The council houses in London possess an aura that is easier to feel than it is to explain. Often covered in fresh tile and paint and given attractive names, they contain many of the city's former criminals, violent children and sexual deviants. I used to jog at midnight and come upon the council houses, always devoid of life from the outside, yet teeming with rotten things behind its clean façade. Every night I would return to them, both repelled and magnetized by their unnerving paradox of innocuousness and evil, letting the ghostly atmosphere of the council houses take me over in some puzzling, profound way.
Whether he knows it or not, anonymous London producer Burial makes music sound like council houses feel. His eponymous debut in 2006 capitalized on the eerie sensation of London at night by taking the rhythmic patterns and instrumentation of dubstep, a chiefly British genre, and blackening the palette. The drums sounded like knives hitting steel; the record crackles evoked raindrops; the bass was so low that it seemed to operate at subsonic frequencies. Every so often, a voice would make its strangled way up the surface, crying for everyone in London who wanted out before trailing off into the unforgiving cityscape.
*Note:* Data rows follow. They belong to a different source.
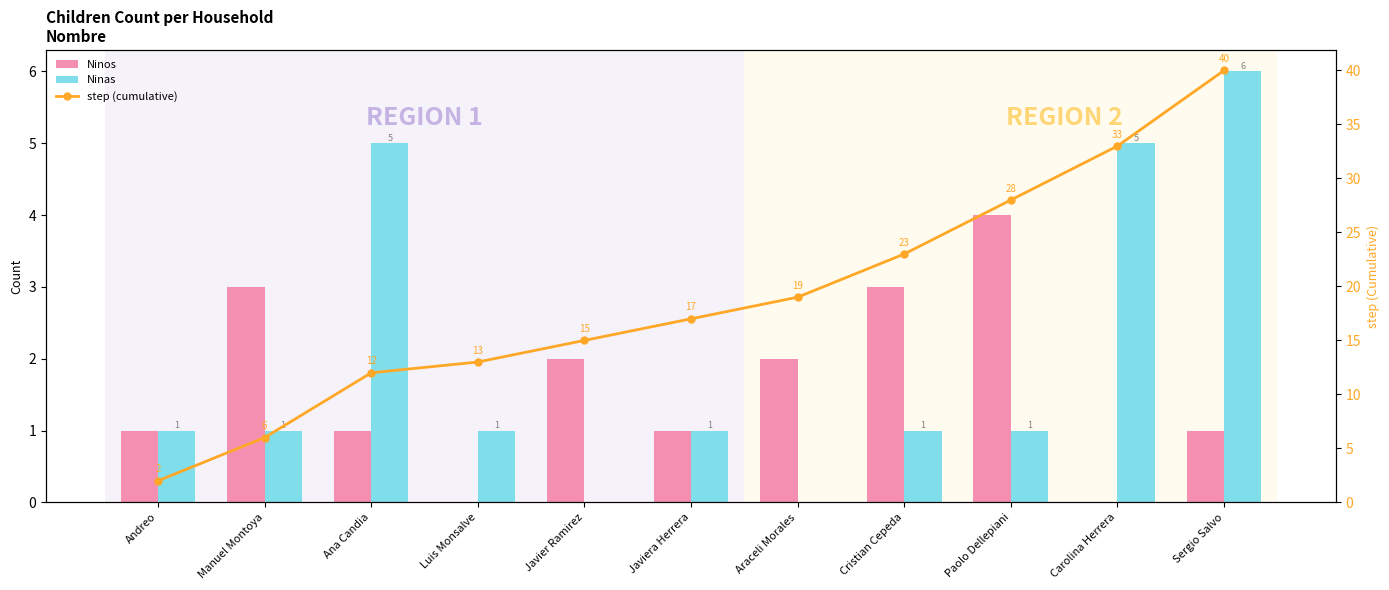

What is the difference between the second highest and second lowest values in the Ninos series?

3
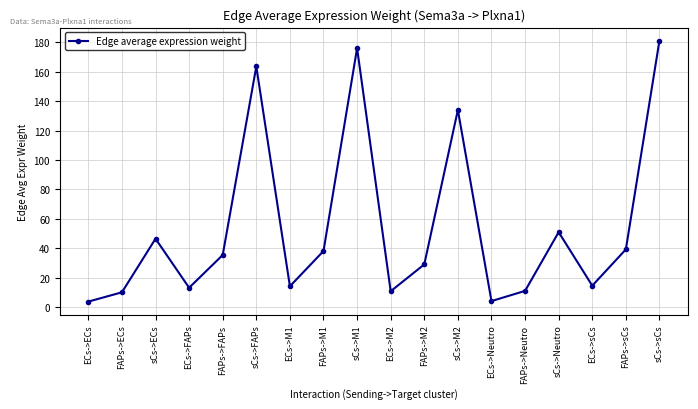

What is the average value?

54.2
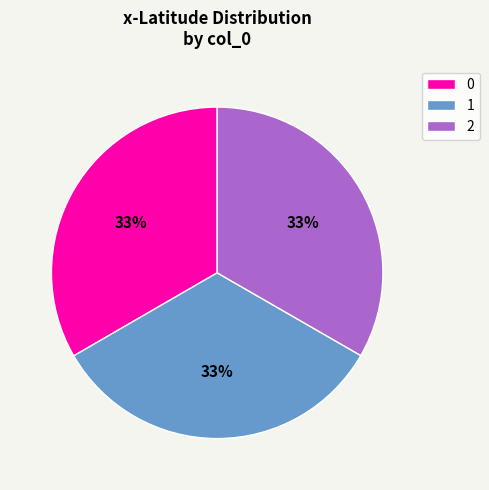

Approximately how many times larger is the value at 1 compared to 2?

1.0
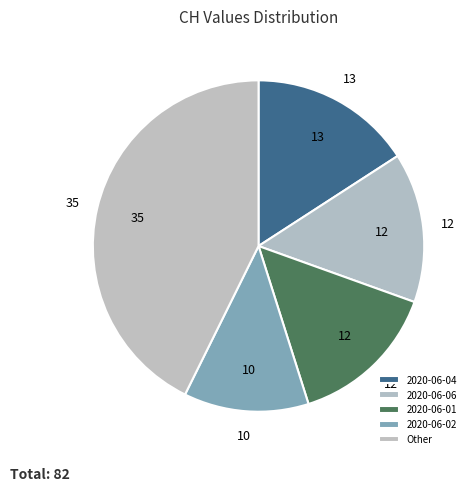

Count the number of slices in the pie.

5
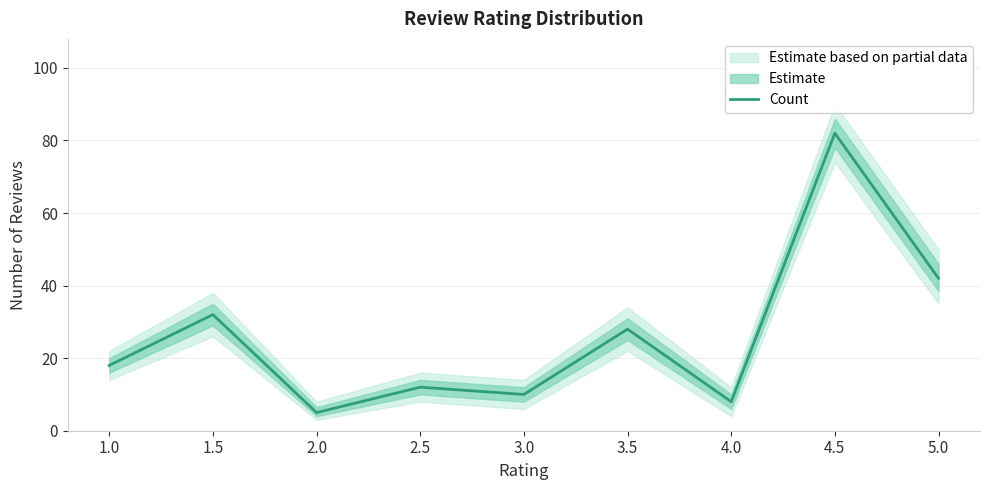

The value at 2.0 is 5. True or false?

True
As a dubstep album, Burial did double duty by raising the bar and providing a solid introduction to neophytes, but it faltered whenever it moved too close to standard dubstep skank for comfort. Untrue--Burial's sophomore effort and masterpiece-- jettisons everything that kept his last record from being a truly immersive experience, ratchets up the emotionality, and comes bathed in an unearthly, ineffable glow. In an interview with Hyperdub Records, Burial speaks of conceiving Untrue in the dead of night with the television murmuring and getting lost in the music as he made it. Indeed, Untrue is rooted in time and place (don't try listening to this in the afternoon), but amorphous enough to invite the kind of fascinated exploration that kept me coming back to the council houses time and time again.
It's a good thing that Burial stuck to one concept on Untrue, because what a concept it is. The music retains Burial's bleakness and trademark dubstep rhythms, but every track now contains disembodied R&B vocals similar to those you heard on MTV in the 1990`s--think Keith Sweat, Faith Evans, or any diva or crooner who made a killing singing the same garbage over and over. Stripped of their original context, though, these vocal fragments take on a powerfully yearning quality, whose diction may be smeared into indecipherability but whose meaning is clear and true. It is as though all of the vapid, shallow soul music of the previous decade has come back to haunt us in our dreams.
In fact, yearning is the prevailing emotion on Untrue. I'm reminded of Jonathan Safran Foer's short story, A Primer for the Punctuation of Heart Disease, in which he outlined punctuation marks to be used when words will not suffice. The mark that defines Untrue is the ellipsis, or for Foer, the pedal point (~), "indicating dissolution into suggestive silence." These songs feel like an outstretched hand, an attempt at communication that may be reciprocated or may fall unheeded into dead space. The bass drums seem to knock on something loose and wobbly, bringing to mind a jilted lover banging his palm on the steering wheel; the snare drums hit the counterpoints and then hang there with nothing else to fill the void. Sometimes the beats drop out altogether, as on "Endorphin," when Burial lets only a child's cry and a heart-busting ambient melody take us where we need to go.
Where we go on Untrue is someplace we only think we've been before. Trip-hop is the closest reference point, but Untrue is its own beast--a half-familiar dream with half-familiar elements. "Near Dark"s lame loverman refrain, "I can't take my eyes off you," is uncharacteristically despondent. The slow, undulating textures and diva vocals of "Ghost Hardware" may nod to mid-career Massive Attack, yet they're undercut by chattering rhythms that suggest a state of panic. Often, Burial beats Massive Attack at their own darkly evocative game: "In McDonalds" finds him painting a solemn picture of what it's like to eat at McDonalds during the graveyard shift, looking at the flickering fluorescents and the limp burger in front of you. He nailed it.
Burial claims that his desire to remain anonymous has to do with keeping his music separate from his personal life. So perhaps he's perfectly content to stay in the shadows for as long as it takes, yet Untrue bears the unmistakable mark of an artist struggling to connect. The young man on the cover... Is that Burial himself? What is he thinking? In "Archangel," the vocalist repeats, "If I trust you..." to no reply. On Untrue, Burial offers this conditional to us, reluctantly reaching out in the hope that someone will be listening on the other end.